* STATED TASK *
Find every line in the entries below that contains the string "sQuery" and copy each of those lines out.

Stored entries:
:::::

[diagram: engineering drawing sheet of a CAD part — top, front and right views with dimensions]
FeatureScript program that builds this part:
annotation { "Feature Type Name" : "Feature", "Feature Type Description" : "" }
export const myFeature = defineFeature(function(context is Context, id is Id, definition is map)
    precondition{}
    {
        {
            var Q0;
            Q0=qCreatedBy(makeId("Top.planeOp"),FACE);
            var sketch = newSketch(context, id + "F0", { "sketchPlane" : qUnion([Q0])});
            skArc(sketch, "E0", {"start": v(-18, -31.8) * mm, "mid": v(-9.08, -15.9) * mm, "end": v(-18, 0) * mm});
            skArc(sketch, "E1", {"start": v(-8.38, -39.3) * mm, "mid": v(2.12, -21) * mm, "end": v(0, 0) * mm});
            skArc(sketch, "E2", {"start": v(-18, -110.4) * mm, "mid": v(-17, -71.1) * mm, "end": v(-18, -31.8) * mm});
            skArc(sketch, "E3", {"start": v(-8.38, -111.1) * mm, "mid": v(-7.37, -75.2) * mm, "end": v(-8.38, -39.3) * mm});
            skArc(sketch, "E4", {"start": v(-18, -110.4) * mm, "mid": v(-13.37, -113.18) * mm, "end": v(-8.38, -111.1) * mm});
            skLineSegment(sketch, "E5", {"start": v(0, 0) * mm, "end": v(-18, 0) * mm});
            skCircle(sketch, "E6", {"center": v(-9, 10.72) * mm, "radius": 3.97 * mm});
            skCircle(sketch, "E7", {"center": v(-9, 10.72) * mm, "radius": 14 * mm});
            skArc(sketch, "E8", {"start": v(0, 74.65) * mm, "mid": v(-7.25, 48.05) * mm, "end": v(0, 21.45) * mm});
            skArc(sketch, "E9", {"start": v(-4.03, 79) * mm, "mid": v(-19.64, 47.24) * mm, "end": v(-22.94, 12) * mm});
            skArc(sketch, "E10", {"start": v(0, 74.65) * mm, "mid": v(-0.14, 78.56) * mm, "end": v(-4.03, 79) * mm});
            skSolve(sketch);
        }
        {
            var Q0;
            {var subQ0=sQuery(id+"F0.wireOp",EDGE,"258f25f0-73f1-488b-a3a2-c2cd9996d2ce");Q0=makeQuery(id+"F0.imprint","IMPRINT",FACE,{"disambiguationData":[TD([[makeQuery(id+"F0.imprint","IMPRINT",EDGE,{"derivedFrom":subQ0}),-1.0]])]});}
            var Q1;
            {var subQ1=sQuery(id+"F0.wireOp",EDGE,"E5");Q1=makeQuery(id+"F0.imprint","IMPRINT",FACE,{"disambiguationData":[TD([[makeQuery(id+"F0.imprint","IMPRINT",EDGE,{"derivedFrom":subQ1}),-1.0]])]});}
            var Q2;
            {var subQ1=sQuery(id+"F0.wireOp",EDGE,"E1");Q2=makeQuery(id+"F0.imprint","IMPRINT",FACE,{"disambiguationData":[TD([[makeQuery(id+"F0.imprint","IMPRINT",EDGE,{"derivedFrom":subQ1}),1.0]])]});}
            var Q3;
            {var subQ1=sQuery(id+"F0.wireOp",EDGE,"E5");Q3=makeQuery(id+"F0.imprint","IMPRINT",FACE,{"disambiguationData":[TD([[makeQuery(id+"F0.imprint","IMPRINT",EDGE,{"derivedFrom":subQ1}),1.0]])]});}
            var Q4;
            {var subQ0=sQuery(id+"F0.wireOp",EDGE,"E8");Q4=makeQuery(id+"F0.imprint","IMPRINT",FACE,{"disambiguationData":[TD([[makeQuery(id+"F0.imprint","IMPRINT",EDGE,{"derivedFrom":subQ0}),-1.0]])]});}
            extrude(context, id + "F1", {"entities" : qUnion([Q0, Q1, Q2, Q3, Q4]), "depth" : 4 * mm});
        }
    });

:::::

* THE OUTPUT *
            {var subQ0=sQuery(id+"F0.wireOp",EDGE,"258f25f0-73f1-488b-a3a2-c2cd9996d2ce");Q0=makeQuery(id+"F0.imprint","IMPRINT",FACE,{"disambiguationData":[TD([[makeQuery(id+"F0.imprint","IMPRINT",EDGE,{"derivedFrom":subQ0}),-1.0]])]});}
            {var subQ1=sQuery(id+"F0.wireOp",EDGE,"E5");Q1=makeQuery(id+"F0.imprint","IMPRINT",FACE,{"disambiguationData":[TD([[makeQuery(id+"F0.imprint","IMPRINT",EDGE,{"derivedFrom":subQ1}),-1.0]])]});}
            {var subQ1=sQuery(id+"F0.wireOp",EDGE,"E1");Q2=makeQuery(id+"F0.imprint","IMPRINT",FACE,{"disambiguationData":[TD([[makeQuery(id+"F0.imprint","IMPRINT",EDGE,{"derivedFrom":subQ1}),1.0]])]});}
            {var subQ1=sQuery(id+"F0.wireOp",EDGE,"E5");Q3=makeQuery(id+"F0.imprint","IMPRINT",FACE,{"disambiguationData":[TD([[makeQuery(id+"F0.imprint","IMPRINT",EDGE,{"derivedFrom":subQ1}),1.0]])]});}
            {var subQ0=sQuery(id+"F0.wireOp",EDGE,"E8");Q4=makeQuery(id+"F0.imprint","IMPRINT",FACE,{"disambiguationData":[TD([[makeQuery(id+"F0.imprint","IMPRINT",EDGE,{"derivedFrom":subQ0}),-1.0]])]});}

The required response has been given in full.